As it happens, his is not the only voice advocating for narrow streets : David Yoon, a self-described "writer, designer, and urban planning geek," has created a website devoted to digitally shrinking the generously-proportioned roadways of Los Angeles. Again, this does not appear to have grown out of a New Urbanist frame of thought, but out of first-person exposure to the form of the traditional city.

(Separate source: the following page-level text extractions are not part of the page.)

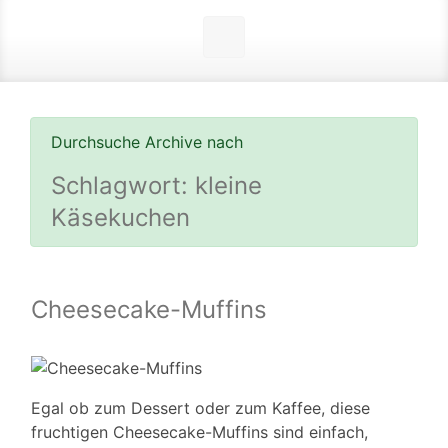
Durchsuche Archive nach
Schlagwort:
kleine
Käsekuchen
Cheesecake-Muffins
Egal ob zum Dessert oder zum Kaffee, diese
fruchtigen Cheesecake-Muffins sind einfach,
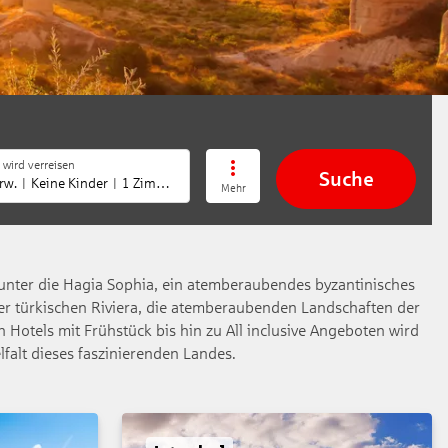
 wird verreisen
Suche
rw.
Keine Kinder
1 Zimmer
Mehr
arunter die Hagia Sophia, ein atemberaubendes byzantinisches
der türkischen Riviera, die atemberaubenden Landschaften der
 Hotels mit Frühstück bis hin zu All inclusive Angeboten wird
lfalt dieses faszinierenden Landes.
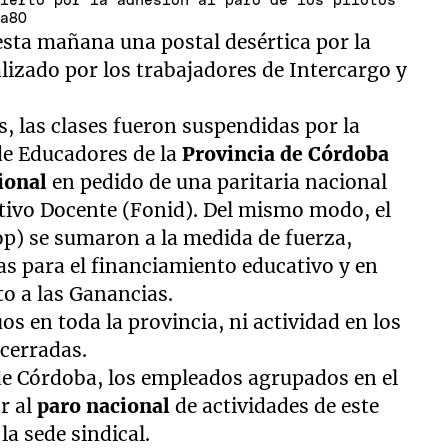
sierto por la adhesión al paro de los pilotos
ra80
sta mañana una postal desértica por la
lizado por los trabajadores de Intercargo y
s, las clases fueron suspendidas por la
de Educadores de la
Provincia de Córdoba
ional
en pedido de una paritaria nacional
ntivo Docente (Fonid). Del mismo modo, el
op) se sumaron a la medida de fuerza,
as para el financiamiento educativo y en
to a las Ganancias.
s en toda la provincia, ni actividad en los
cerradas.
 de Córdoba, los empleados agrupados en el
r al
paro nacional
de actividades de este
la sede sindical.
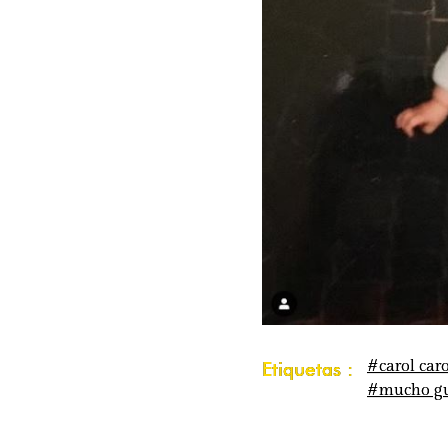
#carol car
Etiquetas :
#mucho gu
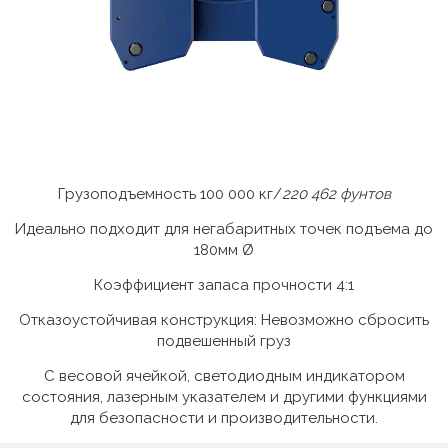
Грузоподъемность 100 000 кг/
220 462 фунтов
Идеально подходит для негабаритных точек подъема до
180мм Ø
Коэффициент запаса прочности 4:1
Отказоустойчивая конструкция: Невозможно сбросить
подвешенный груз
С весовой ячейкой, светодиодным индикатором
состояния, лазерным указателем и другими функциями
для безопасности и производительности.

(Inspired by his examples, I attempted to do the same, with far inferior photo-editing skills, to nearby Washington Street in Norwalk, Connecticut, reducing it from its present dimensions to a scale closer to that of the pedestrian-only Nieuwendijk in Amsterdam by simply joining the sidewalks together):
Other writing on narrow streets has appeared in the recent past: at Strong Towns, for instance, a declaration that "narrow, slower streets ... are a key component of a productive place," while Oakland Streets proclaims "the narrower, the better." A handful of examples does not really make for a "movement," thus the quotation marks, but there is a discernible common idea here: that the most distinguishing characteristic of the traditional city and the most important determinant of the feel of any urban space is the width of its streets.

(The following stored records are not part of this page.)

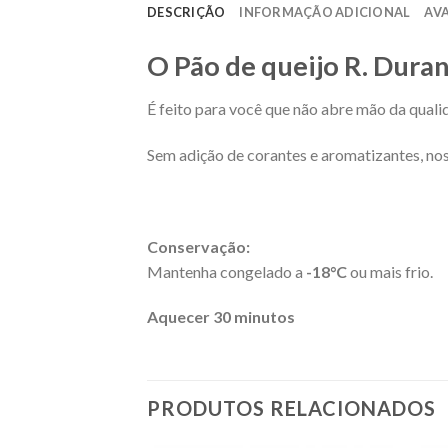
DESCRIÇÃO
INFORMAÇÃO ADICIONAL
AVA
O Pão de queijo R. Dura
É feito para você que não abre mão da qualid
Sem adição de corantes e aromatizantes, nos
Conservação:
Mantenha congelado a
-18°C
ou mais frio.
Aquecer 30 minutos
PRODUTOS RELACIONADOS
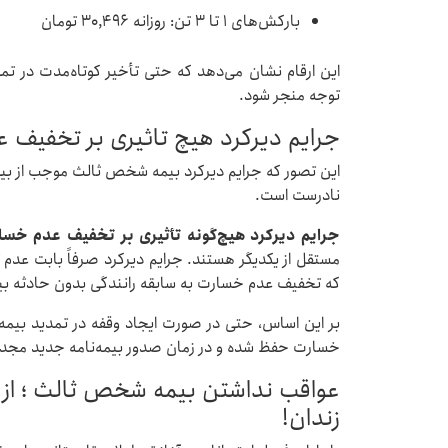
بارکش‌های ۱ تا ۳ تن: روزانه ۳۰,۴۹۶ تومان
این ارقام نشان می‌دهد که حتی تأخیر کوتاه‌مدت در تمدید
توجه منجر شود.
جرایم دیرکرد هیچ تاثیری بر تخفیف 
این تصور که جرایم دیرکرد بیمه شخص ثالث موجب از ب
نادرست است.
جرایم دیرکرد هیچ‌گونه تأثیری بر تخفیف عدم خسا
مستقل از یکدیگر هستند. جرایم دیرکرد صرفاً بابت عدم ت
که تخفیف عدم خسارت به سابقه رانندگی بدون حادثه بیم
بر این اساس، حتی در صورت ایجاد وقفه در تمدید بیمه‌
خسارت حفظ شده و در زمان صدور بیمه‌نامه جدید مجددا
عواقب نداشتن بیمه شخص ثالث ؛ از ج
زندان!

Again, this does not appear to be a rehash of New Urbanist thought: of The Smart Growth Manual's 148 principles of urban planning and design, not one is devoted to street narrowness as a desirable characteristic per se, while the examples of "slow flow," "local streets" (p. 8.10-8.11) show rights-of-way as wide or wider than heavily-used commercial thoroughfares in major European cities (e.g. here, here, or here) in order to accommodate vehicles. A narrow streets approach, by contrast, rejects attempts to standardize street widths around the needs of the automobile, and sees the auto-unfriendly characteristics of very narrow streets as a feature, not a bug, of their design.
As this is just a quick attempt at a summary, any thoughts on this subject are welcome.